Passage to read:

════════════════════

Friday, June 24, 2016


One of 4 mixed media pieces using the color teal.
Check out my Gallery page to view all four paintings.

I'm excited! All in one day I heard good news. One of my stories, Letters Home: Learning to Live in Tokyo has been included in the Story Circle Network Quarterly Journal for June. Two of my mixed media pieces will appear in the June issue of Stampington & Co's beautiful magazine, Somerset Studio Gallery. Wow! what a day!

I feel lucky to be a part of both magazines. To pass on my luck and say thank you, I am offering two of you a giveaway of the June Somerset Studio Gallery issue. The first readers to contact me at will receive a copy that will surely inspire you to give some of their creative ideas a try. Both of these groups have been important motivators for me and I want to share them with you.

The Story Circle Network is an online women's writing group, which offers support, publication, writing awards, and classes. I encourage you to join if you want to write your stories. Check out their website for information on classes and insights about writing your life.

════════════════════

Activity list:
1 > Decide whether each statement agrees with the blog post. For each, answer yes or no and quote the words that settle it.
(a) Three of the writer's mixed media pieces will appear in Somerset Studio Gallery.
(b) The Story Circle Network is an online women's writing group.
(c) The giveaway is a copy of the June Somerset Studio Gallery issue.
2 > Answer these questions from the blog post:
(a) What color do the four mixed media pieces use?
(b) What is the title of the story included in the Story Circle Network Quarterly Journal?
(c) How many readers are offered the giveaway?
3 > Quote the blog post word for word, starting with "I feel lucky" and going on through "them with you.".
Answer from the blog post alone.

════════════════════

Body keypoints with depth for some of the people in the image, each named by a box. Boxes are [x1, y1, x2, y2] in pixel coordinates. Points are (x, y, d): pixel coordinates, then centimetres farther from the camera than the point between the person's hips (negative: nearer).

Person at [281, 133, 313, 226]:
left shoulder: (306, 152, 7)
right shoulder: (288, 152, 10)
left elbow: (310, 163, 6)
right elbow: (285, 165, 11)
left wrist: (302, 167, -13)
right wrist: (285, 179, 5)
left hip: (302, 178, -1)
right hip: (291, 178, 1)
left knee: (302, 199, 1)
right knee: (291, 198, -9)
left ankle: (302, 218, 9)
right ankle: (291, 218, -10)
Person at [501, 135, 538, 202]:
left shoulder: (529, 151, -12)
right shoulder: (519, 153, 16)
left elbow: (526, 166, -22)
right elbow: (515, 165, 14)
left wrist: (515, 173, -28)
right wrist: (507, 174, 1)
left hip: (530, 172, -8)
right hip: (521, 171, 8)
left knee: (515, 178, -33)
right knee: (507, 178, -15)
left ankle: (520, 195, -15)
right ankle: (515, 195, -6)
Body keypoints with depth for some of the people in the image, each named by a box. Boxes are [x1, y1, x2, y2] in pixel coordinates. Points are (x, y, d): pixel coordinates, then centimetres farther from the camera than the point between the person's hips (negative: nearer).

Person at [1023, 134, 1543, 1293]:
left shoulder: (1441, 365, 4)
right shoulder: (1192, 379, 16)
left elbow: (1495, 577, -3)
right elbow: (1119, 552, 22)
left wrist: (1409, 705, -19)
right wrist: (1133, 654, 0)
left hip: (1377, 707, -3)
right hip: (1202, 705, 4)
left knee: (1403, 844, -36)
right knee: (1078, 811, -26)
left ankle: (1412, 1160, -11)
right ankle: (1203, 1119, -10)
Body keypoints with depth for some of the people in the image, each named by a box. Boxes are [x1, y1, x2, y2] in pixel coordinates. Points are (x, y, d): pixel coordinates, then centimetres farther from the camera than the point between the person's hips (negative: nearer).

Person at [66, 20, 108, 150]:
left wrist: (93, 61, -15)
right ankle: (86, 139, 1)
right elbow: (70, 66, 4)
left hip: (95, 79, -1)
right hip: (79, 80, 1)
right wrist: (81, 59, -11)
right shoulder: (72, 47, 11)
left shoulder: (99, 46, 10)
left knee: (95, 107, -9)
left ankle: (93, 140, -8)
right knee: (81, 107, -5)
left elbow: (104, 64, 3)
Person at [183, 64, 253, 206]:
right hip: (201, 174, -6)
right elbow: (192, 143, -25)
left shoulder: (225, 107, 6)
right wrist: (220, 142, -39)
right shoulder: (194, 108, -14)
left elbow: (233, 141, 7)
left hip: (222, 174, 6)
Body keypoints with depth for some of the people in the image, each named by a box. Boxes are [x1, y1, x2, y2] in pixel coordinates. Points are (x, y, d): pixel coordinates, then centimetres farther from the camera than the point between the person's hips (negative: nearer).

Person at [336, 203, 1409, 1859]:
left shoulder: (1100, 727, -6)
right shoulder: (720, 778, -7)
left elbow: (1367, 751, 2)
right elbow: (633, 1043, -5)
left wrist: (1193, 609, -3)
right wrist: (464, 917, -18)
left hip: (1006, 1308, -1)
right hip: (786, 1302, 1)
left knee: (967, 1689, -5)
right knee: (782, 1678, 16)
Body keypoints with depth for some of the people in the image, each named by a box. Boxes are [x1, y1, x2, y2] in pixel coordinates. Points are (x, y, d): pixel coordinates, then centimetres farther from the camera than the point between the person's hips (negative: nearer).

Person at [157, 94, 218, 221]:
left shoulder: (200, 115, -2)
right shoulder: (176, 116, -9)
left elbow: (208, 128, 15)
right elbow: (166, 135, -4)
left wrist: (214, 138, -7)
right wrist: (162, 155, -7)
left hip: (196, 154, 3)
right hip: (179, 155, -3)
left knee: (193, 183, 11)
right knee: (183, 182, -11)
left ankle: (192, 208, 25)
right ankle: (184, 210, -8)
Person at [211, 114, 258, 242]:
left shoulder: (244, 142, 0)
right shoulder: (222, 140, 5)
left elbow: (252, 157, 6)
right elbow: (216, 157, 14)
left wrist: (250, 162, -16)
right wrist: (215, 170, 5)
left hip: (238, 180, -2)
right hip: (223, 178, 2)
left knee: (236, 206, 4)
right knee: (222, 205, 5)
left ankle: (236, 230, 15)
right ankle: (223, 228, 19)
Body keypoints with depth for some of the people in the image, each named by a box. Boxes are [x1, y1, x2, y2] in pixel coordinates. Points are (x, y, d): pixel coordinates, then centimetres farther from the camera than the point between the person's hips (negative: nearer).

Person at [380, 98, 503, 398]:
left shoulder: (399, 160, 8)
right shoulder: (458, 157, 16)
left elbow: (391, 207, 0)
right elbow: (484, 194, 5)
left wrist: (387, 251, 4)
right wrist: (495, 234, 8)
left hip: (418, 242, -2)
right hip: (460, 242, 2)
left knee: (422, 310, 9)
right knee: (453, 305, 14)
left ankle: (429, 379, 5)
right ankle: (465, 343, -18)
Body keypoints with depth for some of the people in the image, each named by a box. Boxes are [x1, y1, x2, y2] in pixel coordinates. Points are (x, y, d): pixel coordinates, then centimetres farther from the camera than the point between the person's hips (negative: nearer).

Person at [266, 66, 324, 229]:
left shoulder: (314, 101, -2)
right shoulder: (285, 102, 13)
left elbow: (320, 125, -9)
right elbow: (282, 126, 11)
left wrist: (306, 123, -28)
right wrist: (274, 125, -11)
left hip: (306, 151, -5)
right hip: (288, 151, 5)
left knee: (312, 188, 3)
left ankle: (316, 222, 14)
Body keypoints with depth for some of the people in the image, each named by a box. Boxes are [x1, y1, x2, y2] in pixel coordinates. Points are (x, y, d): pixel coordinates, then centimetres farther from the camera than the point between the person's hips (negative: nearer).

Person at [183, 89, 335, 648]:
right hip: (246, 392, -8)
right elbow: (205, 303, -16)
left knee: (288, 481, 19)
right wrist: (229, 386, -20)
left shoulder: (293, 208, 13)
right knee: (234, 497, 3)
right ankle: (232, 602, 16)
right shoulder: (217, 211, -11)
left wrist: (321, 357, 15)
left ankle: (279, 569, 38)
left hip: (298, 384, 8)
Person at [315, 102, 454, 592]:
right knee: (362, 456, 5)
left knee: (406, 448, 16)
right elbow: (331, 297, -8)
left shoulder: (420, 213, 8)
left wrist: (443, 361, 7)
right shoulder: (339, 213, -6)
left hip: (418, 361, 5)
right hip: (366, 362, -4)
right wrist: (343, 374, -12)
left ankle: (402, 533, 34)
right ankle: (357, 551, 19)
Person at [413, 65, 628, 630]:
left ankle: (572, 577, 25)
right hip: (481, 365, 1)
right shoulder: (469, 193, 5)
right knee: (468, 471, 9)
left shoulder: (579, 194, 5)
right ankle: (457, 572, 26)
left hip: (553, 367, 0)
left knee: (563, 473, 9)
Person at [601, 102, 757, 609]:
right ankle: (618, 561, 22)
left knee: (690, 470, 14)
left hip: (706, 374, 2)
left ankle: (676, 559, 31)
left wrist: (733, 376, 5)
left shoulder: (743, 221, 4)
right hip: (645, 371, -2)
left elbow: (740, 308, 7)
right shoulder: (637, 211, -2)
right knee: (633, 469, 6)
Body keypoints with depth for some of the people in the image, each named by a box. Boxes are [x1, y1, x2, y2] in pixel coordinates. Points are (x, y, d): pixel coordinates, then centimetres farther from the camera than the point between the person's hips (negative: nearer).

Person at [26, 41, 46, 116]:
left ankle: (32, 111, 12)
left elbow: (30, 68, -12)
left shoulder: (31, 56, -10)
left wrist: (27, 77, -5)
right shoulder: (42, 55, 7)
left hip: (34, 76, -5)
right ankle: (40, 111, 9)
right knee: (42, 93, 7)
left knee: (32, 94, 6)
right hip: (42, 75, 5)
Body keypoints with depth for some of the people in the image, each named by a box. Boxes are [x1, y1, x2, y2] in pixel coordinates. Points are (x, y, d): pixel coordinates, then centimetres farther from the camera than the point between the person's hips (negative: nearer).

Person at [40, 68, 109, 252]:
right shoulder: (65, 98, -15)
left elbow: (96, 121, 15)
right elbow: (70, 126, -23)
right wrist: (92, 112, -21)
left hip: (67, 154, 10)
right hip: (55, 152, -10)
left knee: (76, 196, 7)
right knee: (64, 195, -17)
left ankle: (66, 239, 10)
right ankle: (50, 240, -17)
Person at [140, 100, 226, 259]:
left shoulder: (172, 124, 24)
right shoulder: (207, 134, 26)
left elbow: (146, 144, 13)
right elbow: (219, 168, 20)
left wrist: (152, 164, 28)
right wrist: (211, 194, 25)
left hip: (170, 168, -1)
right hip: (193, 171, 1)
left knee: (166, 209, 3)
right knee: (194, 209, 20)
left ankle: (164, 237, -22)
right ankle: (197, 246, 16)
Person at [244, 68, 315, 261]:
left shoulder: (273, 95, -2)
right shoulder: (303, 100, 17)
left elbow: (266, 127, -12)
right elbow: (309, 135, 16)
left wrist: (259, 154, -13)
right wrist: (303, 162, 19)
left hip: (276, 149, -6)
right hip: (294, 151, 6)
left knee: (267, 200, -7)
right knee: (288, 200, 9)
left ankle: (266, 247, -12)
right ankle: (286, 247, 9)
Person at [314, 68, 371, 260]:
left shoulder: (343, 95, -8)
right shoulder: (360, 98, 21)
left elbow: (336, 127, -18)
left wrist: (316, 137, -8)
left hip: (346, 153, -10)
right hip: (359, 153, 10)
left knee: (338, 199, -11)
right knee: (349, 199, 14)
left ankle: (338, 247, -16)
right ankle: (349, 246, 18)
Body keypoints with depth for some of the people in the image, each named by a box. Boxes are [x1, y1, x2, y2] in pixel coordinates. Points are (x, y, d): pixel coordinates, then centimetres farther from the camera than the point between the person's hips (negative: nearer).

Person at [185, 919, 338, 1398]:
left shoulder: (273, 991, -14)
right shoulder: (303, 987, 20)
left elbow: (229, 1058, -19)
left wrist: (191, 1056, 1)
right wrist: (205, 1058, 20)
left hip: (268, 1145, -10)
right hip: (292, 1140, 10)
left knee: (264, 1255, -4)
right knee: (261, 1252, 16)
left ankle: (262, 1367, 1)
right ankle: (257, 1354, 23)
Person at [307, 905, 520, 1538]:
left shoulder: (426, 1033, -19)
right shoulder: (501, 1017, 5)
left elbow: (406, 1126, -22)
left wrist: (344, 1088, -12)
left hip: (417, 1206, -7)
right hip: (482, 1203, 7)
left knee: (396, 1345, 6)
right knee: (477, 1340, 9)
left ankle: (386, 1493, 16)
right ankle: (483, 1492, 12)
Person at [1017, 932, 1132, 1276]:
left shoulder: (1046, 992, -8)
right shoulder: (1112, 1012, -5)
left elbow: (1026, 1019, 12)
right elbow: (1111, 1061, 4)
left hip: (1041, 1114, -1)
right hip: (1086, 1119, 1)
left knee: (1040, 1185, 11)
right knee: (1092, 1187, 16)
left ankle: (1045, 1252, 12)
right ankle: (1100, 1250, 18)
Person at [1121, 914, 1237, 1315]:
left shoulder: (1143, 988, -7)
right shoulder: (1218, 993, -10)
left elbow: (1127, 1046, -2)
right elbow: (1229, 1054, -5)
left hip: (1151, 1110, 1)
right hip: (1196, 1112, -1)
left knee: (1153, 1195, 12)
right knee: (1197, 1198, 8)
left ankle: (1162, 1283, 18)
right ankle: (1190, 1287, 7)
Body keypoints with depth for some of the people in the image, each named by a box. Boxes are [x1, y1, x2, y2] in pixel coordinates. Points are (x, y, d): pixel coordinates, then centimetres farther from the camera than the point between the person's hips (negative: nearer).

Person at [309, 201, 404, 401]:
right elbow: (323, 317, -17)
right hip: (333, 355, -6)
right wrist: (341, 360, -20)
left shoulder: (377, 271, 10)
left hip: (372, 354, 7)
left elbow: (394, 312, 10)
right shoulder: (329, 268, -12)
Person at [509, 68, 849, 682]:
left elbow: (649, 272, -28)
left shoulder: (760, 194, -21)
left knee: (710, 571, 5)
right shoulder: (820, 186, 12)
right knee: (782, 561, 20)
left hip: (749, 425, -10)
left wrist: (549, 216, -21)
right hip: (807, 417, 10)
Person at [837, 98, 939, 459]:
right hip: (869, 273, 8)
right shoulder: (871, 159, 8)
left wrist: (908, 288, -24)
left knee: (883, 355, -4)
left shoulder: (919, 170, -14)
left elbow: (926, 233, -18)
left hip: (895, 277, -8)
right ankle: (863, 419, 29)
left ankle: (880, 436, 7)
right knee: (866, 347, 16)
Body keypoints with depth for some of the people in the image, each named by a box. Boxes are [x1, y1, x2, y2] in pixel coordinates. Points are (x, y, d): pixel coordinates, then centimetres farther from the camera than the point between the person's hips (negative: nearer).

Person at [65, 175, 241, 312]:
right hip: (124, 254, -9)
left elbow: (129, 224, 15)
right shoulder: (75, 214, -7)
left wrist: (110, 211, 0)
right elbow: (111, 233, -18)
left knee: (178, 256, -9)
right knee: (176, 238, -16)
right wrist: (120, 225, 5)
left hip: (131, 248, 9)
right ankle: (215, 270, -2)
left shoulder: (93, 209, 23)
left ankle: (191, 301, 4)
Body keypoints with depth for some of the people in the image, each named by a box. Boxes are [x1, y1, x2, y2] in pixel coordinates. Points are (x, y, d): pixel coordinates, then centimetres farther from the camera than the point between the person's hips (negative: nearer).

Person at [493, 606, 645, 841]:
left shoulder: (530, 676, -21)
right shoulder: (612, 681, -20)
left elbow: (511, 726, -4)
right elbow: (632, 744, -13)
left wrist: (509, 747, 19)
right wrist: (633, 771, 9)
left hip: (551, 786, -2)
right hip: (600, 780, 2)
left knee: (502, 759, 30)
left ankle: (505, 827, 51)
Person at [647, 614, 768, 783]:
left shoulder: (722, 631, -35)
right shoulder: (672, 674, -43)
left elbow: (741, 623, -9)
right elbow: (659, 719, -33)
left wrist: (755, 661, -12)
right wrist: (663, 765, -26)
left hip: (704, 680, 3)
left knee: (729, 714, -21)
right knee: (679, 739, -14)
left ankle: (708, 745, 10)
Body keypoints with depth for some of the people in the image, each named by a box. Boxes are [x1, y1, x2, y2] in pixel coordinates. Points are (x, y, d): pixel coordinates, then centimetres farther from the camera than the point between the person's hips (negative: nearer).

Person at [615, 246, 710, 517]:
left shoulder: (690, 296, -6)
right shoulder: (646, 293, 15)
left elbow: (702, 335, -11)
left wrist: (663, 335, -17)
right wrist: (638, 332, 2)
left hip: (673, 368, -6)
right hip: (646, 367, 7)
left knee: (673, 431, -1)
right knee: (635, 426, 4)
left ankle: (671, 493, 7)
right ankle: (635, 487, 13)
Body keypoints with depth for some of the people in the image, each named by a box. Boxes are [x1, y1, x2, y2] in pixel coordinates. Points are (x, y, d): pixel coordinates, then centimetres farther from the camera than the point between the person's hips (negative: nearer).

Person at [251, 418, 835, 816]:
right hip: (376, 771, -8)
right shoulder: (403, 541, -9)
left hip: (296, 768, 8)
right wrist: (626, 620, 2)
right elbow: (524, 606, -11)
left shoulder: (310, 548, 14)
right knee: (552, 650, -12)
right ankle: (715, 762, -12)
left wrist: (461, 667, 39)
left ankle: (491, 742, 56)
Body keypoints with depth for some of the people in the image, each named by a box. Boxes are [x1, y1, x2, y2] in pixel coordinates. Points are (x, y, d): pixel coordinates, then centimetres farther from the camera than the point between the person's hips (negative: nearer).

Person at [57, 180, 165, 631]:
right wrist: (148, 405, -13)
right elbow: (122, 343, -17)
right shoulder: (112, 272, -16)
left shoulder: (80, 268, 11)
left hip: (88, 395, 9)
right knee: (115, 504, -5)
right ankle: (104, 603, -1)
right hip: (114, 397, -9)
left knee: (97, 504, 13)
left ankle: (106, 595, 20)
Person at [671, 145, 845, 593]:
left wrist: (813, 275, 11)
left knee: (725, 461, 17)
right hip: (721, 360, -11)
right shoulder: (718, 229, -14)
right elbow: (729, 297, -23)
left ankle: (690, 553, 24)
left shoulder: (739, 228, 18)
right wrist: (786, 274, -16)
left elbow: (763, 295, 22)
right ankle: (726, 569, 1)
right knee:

════════════════════

Solution set:
1 >
(a) No: "Two of my mixed media pieces will appear in the June issue of Stampington & Co's beautiful magazine, Somerset Studio Gallery."
(b) Yes: "The Story Circle Network is an online women's writing group"
(c) Yes: "I am offering two of you a giveaway of the June Somerset Studio Gallery issue."

2 >
(a) Teal
(b) Letters Home: Learning to Live in Tokyo
(c) Two

3 >
I feel lucky to be a part of both magazines. To pass on my luck and say thank you, I am offering two of you a giveaway of the June Somerset Studio Gallery issue. The first readers to contact me at will receive a copy that will surely inspire you to give some of their creative ideas a try. Both of these groups have been important motivators for me and I want to share them with you.